5. Maintain adequate refrigerant charge

The actual amount of cooling a chiller provides depends on how much refrigerant it moves through the compressor. It is important to maintain the proper level of refrigerant for the conditions desired. Refrigerant leaks, as well as air and moisture introduced into the system, will decrease efficiency and the reliability of the system. A low refrigerant charge will cause the compressor to work harder for less cooling effect.

6. Prevent inefficiencies caused by non-condensables

Non-condensables such as air and moisture leak into low pressure chillers because their evaporators operate in a vacuum. Non-condensables can lower the real efficiency of the chiller from the rated performance by as much as 4% at 60% load and 7% at 100% load. Purging chillers can minimize the effect of non-condensables.

7. Analyze compressor oil

Most chiller manufactures recommend sending a sample of the oil in the chiller to be analyzed by a lab once a year depending on the chiller and maintenance schedule. Like any hermetically sealed refrigeration system, the oil should only be replaced if the analysis indicates it’s needed. High moisture can indicate a problem with the purge unit. Check oil filters for pressure drop and replace them if the oil charge is replaced. New, magnetic bearing frictionless chillers require distinctly different maintenance and operations from traditional centrifugal chillers. Oil has been eliminated in the design of these chiller systems, further reducing maintenance costs.

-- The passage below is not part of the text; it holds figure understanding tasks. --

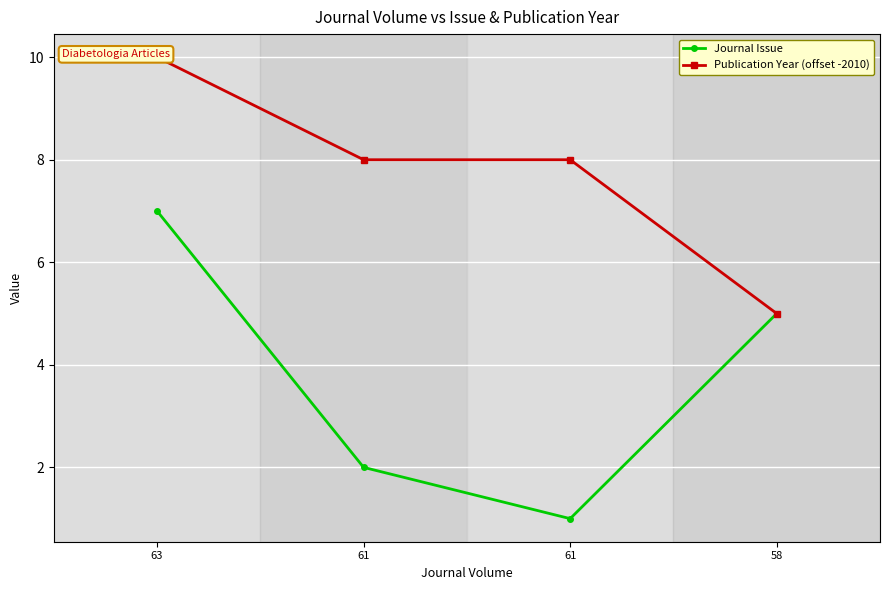

Which category has the highest value in the Journal Issue series?

63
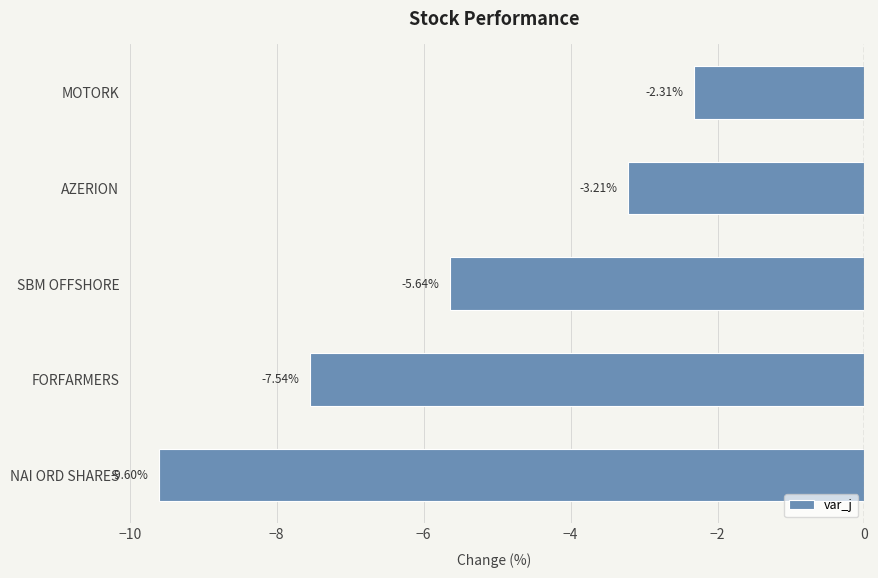

Where is the data nearest to the value -5?

SBM OFFSHORE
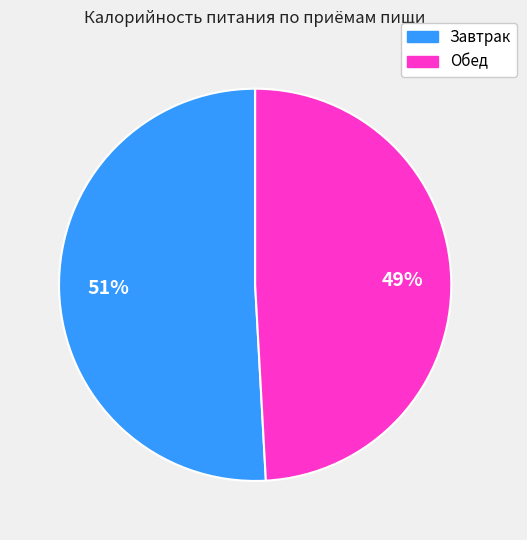

The Завтрак slice represents 58% of the pie. True or false?

False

8. Check operation of starters and motors

For efficient operation of starters and motors, check the safety and sensor calibrations on microprocessor controls (consult manufacturer’s guidelines). Then, check electrical connections, wiring, and switchgear related to the chiller for hot spots and worn contacts. To prevent insulation faults, test electrical motor windings for insulation resistance to ground and winding-to-winding. Check the shaft seal of open drive motors for possible refrigerant leaks, and clean motor cooling air vents to ensure the maximum cooling effect.

9. Install variable speed drives or variable frequency drives

The chiller motor is typically the largest single electrical load in a building. With the right operating conditions, variable speed drives (VSD)/ variable frequency drives (VFD) can offer significant energy savings. Varying motor speed matches motor efficiency to load and wastes less energy. Variable speed drives also act as a soft starter to lower the inrush current for the motor to almost that of the full load running amps. The better modulated and controlled the chiller is, the more efficiently it will run, saving the building money on energy consumption.